» **引用文**
▬▬▬▬▬▬▬▬▬▬
「不治の病」から「治癒可能な病」になったが、まだまだあなどれない
これだけは知っておきたい白血病の基礎知識

東京都立駒込病院副院長の
坂巻壽さん
赤血球や白血球などの血球細胞ががんになり、異常に増えるのが白血病である。
かつては「不治の病」であったが、現在は化学療法や移植、分子標的薬とさまざまな治療法があり、「治癒可能な病」になっている。
患者さん、家族として、まず、白血病に関してこれだけは知っておきたい基礎知識を学んでおきたい。
血球になる細胞ががん化し異常に増える「血液のがん」
「白血病は血液のがんです。白血病になると、がん化した血球細胞ばかりが異常に増えてしまいます」
▬▬▬▬▬▬▬▬▬▬
» **提供情報**

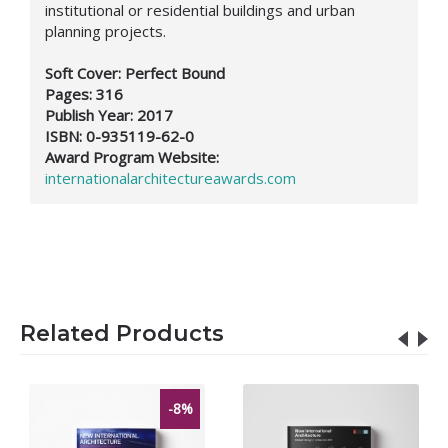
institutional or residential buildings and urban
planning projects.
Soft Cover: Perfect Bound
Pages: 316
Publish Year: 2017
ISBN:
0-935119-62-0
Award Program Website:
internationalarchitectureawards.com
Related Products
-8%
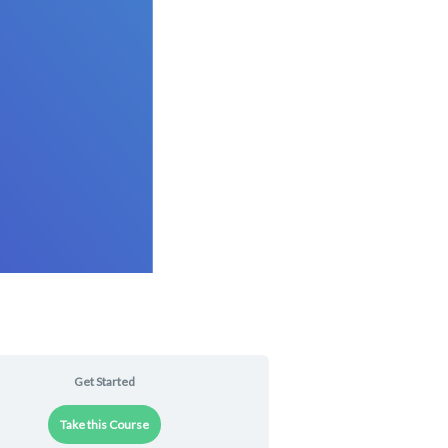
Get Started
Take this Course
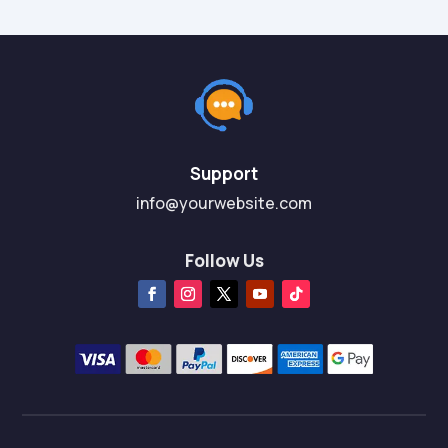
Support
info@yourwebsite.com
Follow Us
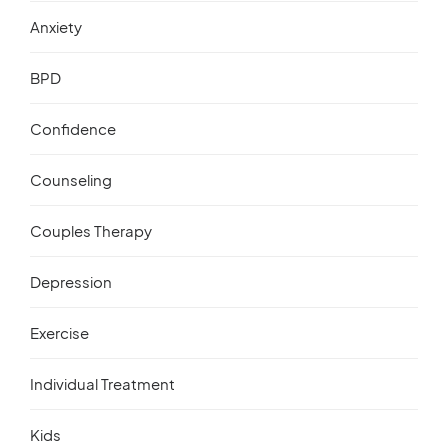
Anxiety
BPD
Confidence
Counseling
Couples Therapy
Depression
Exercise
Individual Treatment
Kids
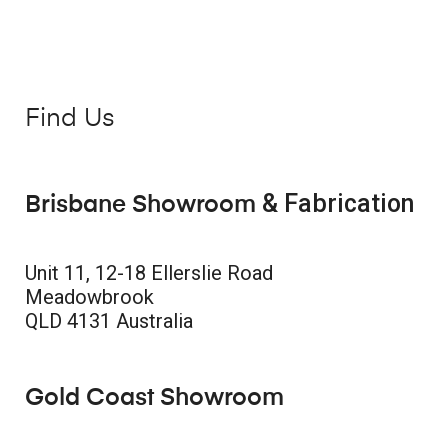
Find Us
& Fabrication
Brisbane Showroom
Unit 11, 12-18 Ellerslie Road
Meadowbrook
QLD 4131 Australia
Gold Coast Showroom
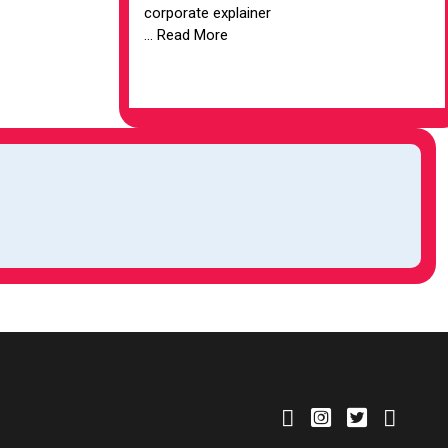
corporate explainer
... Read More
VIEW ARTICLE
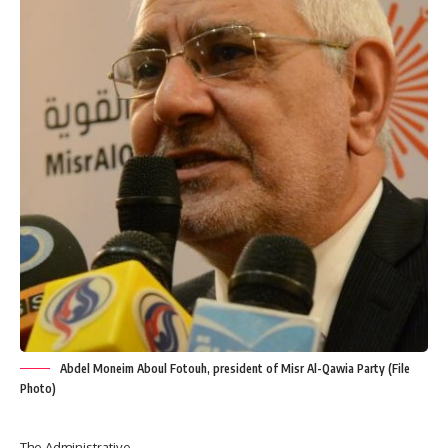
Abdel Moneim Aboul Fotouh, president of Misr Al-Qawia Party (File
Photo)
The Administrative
▬▬▬▬▬▬▬▬▬▬
» **取り組む課題**
1) 引用文によると、坂巻壽さんはどの病院の副院長ですか。
2) 引用文のうち、「東京都立駒込病院副院長の」という語句のある箇所から「血球になる細胞ががん化し異常に増える「血液のがん」」までをそのまま書き写してください。

» **課題ごとの解答**
1) 東京都立駒込病院です。

2)
東京都立駒込病院副院長の
坂巻壽さん
赤血球や白血球などの血球細胞ががんになり、異常に増えるのが白血病である。
かつては「不治の病」であったが、現在は化学療法や移植、分子標的薬とさまざまな治療法があり、「治癒可能な病」になっている。
患者さん、家族として、まず、白血病に関してこれだけは知っておきたい基礎知識を学んでおきたい。
血球になる細胞ががん化し異常に増える「血液のがん」